This is similar to user volumes in terms of performance and access patterns, but is shared for all users
AWS nodes have public IP addresses attached to them once they go through the initialization phase. These IP addresses are visible from the AWS console and to the H5CLUSTER driving scripts but randomly assigned from a pool of IP addresses available to Amazon Inc. To help others to connect to a running cluster it is recommended to reserve one IP address per cluster for a nominal fee, which may be specified in the cluster configuration script:
[cluster name-of-my-cluster] ipv4: x.x.x.x
You can read on Elastic IP addresses by clicking here.
H5CLUSTER provides an alternative mechanism: updating the workstation's
/etc/hosts file with the master nodes public IPv4 address. This requires the user to run the cluster driver script on the workstation before able to log into the cluster.

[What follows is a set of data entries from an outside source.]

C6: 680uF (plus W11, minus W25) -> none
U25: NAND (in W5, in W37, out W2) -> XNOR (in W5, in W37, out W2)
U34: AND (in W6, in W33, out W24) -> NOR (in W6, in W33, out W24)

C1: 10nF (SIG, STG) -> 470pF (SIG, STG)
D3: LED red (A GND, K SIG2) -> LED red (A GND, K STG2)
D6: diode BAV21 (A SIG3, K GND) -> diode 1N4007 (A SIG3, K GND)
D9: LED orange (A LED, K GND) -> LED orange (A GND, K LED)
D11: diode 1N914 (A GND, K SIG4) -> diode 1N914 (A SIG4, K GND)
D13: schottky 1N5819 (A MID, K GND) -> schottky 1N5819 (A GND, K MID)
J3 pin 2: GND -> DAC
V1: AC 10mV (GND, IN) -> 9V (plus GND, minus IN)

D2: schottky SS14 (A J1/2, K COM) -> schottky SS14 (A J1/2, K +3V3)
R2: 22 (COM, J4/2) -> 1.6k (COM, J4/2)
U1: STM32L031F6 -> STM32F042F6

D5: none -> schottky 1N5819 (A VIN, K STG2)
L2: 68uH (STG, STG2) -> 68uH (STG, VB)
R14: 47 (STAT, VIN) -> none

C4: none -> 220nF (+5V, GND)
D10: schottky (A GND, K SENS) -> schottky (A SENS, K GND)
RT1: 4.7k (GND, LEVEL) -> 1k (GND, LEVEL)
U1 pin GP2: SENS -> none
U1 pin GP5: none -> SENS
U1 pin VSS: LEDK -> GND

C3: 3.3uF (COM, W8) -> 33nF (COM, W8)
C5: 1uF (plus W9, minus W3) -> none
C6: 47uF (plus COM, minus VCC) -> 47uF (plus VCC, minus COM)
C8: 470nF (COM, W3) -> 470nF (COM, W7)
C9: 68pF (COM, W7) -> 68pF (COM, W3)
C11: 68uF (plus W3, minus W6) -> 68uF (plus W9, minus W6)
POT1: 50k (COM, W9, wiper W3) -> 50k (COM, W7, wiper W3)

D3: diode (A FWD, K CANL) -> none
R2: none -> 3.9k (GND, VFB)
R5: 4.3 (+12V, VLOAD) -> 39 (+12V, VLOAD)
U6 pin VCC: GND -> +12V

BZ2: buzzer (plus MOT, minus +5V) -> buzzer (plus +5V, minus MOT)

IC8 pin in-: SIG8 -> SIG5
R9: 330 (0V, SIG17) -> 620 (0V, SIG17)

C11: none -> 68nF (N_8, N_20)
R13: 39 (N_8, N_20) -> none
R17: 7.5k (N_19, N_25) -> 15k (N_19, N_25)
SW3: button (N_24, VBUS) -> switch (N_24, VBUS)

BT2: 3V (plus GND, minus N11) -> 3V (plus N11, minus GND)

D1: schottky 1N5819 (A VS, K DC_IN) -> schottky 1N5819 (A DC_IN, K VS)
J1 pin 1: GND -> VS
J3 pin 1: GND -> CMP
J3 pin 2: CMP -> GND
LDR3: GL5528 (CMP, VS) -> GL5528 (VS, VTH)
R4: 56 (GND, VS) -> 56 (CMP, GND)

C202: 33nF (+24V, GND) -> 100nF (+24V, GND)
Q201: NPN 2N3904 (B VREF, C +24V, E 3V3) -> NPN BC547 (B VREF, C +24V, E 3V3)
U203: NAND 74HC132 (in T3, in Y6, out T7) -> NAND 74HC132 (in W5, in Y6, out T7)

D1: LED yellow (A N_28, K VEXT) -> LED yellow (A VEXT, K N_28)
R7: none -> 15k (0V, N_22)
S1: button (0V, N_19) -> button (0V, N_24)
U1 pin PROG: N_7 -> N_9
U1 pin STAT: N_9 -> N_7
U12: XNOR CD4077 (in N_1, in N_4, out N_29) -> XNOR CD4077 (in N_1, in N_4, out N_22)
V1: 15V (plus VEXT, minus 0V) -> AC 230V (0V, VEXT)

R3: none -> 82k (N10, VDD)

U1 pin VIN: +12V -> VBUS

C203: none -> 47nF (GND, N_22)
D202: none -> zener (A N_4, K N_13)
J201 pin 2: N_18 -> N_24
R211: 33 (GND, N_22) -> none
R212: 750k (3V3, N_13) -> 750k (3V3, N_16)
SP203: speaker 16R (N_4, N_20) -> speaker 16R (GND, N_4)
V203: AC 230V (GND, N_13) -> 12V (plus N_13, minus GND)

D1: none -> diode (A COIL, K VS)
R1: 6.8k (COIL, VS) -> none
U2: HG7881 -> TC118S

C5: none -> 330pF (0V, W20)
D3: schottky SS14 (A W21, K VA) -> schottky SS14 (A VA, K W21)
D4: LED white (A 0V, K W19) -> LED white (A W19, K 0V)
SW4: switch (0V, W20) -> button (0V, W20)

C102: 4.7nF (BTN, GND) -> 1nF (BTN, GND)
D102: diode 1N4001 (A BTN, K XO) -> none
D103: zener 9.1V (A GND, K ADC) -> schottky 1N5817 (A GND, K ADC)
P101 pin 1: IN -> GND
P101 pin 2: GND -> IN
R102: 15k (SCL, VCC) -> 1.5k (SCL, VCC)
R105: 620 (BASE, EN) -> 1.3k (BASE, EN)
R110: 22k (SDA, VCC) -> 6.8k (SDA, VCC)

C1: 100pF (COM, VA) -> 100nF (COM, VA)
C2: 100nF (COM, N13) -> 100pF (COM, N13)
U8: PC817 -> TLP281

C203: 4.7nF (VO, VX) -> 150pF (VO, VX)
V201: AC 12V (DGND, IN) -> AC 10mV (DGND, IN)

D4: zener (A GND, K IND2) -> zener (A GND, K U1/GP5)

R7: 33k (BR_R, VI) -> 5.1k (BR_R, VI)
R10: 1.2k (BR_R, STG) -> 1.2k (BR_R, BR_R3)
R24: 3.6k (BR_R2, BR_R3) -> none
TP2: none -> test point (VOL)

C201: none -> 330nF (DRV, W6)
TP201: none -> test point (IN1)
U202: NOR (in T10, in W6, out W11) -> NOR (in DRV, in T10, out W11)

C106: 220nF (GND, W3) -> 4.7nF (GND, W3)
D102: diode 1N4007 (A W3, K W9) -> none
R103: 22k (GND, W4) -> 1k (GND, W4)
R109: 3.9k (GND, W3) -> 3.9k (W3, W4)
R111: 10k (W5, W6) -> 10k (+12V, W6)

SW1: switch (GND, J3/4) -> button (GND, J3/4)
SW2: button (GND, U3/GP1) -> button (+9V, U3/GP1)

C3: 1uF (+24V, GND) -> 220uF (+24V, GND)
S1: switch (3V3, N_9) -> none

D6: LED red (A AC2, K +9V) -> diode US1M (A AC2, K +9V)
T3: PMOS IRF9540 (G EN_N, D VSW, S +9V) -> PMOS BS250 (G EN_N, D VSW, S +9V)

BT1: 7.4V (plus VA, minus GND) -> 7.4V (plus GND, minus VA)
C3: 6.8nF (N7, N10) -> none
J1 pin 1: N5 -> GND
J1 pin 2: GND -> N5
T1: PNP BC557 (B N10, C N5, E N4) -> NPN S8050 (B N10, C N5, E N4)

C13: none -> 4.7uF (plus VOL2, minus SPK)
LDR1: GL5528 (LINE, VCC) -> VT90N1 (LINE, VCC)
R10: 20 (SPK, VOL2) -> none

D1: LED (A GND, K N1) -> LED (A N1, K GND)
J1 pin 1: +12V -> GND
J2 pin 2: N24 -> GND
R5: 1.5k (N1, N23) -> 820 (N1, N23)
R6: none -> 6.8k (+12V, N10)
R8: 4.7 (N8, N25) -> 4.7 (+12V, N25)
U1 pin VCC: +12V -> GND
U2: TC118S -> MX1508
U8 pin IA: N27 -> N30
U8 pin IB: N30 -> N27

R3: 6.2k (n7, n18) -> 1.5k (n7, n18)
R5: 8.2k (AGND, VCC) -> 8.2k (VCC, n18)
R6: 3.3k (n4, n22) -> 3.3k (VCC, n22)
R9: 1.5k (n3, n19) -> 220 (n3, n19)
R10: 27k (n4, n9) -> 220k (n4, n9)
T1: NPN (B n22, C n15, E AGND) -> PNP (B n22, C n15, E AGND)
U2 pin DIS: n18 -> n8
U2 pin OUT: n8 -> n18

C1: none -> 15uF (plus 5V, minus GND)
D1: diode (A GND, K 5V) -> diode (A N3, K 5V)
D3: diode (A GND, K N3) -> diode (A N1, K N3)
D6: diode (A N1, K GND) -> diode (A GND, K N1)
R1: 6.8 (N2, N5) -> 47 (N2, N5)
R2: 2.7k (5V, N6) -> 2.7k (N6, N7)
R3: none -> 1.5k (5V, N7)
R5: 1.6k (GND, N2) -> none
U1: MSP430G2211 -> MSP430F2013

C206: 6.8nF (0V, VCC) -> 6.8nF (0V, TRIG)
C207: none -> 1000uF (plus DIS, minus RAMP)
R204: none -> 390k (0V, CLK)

What you should know about Amazon VPC-s#
The AWS platform provides feature rich environment for IP based interconnect and how it may communicate with outside world. The subset of these features are exploited to create isolated environment for each running cluster. Think of this environment as a confined private high performance IPv4 intranet with a Gateway to Internet. The resources are consumables, and by default they permit only 5 active clusters. This limitation may be lifted by limit increase. In addition to AWS policy, due to glitches in boto3 library and or improper cluster disposal automatically generated VPC-s may survive a
cluster terminate --name running_cluster_name request, and keep hugging resources. In case of resource related errors a manual pruning often resolves the problem.